**Data shown**

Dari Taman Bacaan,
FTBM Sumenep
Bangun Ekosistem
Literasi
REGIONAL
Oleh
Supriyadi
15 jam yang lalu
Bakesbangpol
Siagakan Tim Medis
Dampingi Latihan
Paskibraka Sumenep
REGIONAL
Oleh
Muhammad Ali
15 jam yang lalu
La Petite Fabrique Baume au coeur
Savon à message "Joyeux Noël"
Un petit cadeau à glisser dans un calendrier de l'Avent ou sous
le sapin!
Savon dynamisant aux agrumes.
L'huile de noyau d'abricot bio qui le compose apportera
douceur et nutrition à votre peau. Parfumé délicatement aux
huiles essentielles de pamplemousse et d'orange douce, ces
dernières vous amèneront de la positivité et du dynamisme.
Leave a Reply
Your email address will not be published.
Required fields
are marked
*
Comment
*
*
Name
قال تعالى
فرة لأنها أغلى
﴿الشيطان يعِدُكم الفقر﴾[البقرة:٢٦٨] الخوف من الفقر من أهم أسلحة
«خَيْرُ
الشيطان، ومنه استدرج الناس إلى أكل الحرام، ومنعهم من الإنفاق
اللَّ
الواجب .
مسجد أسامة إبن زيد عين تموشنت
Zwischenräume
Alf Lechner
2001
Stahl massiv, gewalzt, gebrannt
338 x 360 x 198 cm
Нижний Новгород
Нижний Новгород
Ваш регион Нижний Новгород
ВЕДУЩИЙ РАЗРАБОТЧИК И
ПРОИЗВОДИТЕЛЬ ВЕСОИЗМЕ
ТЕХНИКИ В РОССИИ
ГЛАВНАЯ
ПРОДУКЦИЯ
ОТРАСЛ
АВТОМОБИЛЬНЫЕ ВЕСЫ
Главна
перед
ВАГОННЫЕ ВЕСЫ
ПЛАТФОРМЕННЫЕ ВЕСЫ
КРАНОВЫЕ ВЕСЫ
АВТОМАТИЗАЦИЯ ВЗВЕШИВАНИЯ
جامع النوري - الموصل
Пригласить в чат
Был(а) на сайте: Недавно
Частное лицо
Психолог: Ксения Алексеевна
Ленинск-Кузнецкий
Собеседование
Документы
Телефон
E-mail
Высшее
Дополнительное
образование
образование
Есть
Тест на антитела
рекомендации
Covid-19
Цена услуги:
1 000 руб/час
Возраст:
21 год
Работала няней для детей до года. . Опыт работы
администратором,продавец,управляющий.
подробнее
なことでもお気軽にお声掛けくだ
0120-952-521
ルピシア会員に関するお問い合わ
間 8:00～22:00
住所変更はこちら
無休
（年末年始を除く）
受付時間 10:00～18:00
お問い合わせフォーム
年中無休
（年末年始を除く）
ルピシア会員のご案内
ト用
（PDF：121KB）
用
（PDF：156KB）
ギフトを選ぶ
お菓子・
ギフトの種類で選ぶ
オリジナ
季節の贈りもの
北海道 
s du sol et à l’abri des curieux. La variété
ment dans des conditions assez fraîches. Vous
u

**Instructions for the task**
In the lines above, find each one with "Savon" and list it.

**Answer section**
Savon à message "Joyeux Noël"
Savon dynamisant aux agrumes.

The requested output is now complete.